In the regulations, it was made official that the agency would cede one percentage point of the management fee that it charges factories, which translates into billions of shillings that KTDA will forfeit.
The agency has been charging factories it manages 2.5 percent of the total income as management fee.
The reforms also included changing the way tea factory directors are elected, bringing in a system where all farmers would have equal voting rights.
For the longest time, directors have been voted in based on the share that they have in the company and the volume of tea that they bring to the table.
KTDA objected the move and together with other agencies in the tea sector, rushed to court to stop implementation of the reforms.
And as was the case with the coffee reforms, Mr Munya came out fighting.
“This is a move aimed at locking out the small farmer so that the agency can pick people who will comply with what they want,” said Mr Munya.
KTDA lawyers in turn argued that the agency is a private company owned by farmers and not a parastatal and that the only way that the government can own it is through buying it from growers.
“If the government is interested in taking over the business of KTDA… is to buy-off by negotiating with the farmers; but to just come in and frustrate a private business is something that is akin to compulsory acquisition through regulations and is not allowed whatsoever in law,” said the lawyers.
They also argued that the regulations infringed on the constitutional right to own property and challenged the government to follow the right procedures should it have interest in owning the property held by tea farmers under the ambit of KTDA.
East African Tea Traders Association, which has also been on the receiving end from the government, opposed some of the regulations.
Price discovery mechanism
Other reforms brought about by Mr Munya include the transitioning of the current trading manual platform of coffee and tea auctions into digital ones to encourage price discovery mechanism.
For long, National Cereals and Produce Board (NCPB) had been a den of corruption with cases of graft bedevilling every sector of the grain handler.
With an exception of 2019, there had been cases of fertiliser theft and irregularities in purchasing of maize that saw farmers miss out on subsidised fertiliser or fail to sell their crop to the board.
To tame this vice, Mr Munya appointed a taskforce that will vet afresh all the employees of the NCPB to ascertain their suitability.

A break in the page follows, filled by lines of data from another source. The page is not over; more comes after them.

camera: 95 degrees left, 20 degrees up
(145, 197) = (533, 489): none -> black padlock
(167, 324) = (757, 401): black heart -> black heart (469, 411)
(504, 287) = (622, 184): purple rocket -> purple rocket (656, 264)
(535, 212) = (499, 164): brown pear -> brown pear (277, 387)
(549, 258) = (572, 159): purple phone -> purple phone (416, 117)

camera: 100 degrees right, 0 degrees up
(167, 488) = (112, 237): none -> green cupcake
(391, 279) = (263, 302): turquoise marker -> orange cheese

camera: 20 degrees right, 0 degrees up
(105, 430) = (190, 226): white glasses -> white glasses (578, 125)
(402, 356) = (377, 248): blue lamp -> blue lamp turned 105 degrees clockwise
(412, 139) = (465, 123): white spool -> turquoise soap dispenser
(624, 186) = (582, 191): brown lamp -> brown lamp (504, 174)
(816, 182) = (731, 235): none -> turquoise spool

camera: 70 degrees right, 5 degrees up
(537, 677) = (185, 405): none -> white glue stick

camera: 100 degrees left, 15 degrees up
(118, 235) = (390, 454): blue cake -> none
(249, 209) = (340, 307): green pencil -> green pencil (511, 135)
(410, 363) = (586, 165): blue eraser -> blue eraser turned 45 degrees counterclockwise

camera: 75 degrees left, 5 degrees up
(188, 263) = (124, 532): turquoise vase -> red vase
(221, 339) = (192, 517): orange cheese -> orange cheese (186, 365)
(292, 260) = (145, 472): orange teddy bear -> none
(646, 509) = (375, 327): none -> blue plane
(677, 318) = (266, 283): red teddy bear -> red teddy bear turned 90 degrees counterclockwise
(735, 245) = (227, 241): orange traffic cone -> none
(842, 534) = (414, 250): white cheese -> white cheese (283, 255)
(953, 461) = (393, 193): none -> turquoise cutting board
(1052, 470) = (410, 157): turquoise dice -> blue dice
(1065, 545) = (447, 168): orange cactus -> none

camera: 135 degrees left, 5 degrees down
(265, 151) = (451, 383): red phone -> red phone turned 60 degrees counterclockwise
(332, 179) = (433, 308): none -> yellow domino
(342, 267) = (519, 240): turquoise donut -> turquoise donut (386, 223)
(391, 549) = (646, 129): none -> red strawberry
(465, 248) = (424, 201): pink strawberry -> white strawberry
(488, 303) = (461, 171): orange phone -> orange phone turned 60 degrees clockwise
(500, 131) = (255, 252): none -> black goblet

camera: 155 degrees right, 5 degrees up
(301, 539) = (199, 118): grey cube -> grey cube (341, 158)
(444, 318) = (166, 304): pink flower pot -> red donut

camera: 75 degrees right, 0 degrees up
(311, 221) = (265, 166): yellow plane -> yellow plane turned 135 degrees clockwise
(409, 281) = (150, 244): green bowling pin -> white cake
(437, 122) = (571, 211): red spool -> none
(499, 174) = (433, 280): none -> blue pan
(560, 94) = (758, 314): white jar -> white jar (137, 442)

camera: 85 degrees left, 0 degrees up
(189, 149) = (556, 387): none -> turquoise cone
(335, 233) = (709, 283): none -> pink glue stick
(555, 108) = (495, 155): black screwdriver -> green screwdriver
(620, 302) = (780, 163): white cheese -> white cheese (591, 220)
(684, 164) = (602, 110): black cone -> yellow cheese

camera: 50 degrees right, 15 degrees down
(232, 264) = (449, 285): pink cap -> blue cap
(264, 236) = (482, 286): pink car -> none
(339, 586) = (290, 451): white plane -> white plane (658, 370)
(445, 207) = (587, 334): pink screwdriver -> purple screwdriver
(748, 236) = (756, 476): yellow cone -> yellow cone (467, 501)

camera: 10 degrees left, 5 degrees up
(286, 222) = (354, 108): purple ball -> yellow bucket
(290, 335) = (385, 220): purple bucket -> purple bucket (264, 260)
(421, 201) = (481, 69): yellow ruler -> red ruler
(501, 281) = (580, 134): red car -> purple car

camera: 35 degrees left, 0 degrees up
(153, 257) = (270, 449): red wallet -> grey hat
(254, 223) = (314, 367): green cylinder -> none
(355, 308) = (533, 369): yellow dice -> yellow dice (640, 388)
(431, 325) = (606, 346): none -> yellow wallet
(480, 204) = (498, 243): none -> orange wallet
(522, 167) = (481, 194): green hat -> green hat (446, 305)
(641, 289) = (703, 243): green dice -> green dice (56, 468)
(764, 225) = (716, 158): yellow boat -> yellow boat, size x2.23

The CS also said that the board members will undergo vetting as the government seeks to bring in fresh blood aligned to the work of NCPB.
The ministry has also disbanded Strategic Food Reserve (SFR) with the function of purchasing maize now left in the hands of the private sector.
However, the SFR board moved to court and managed to stop its dissolution but it remains unclear whether it will perform its function given that the Ministry of Agriculture still insists that it is an illegal entity.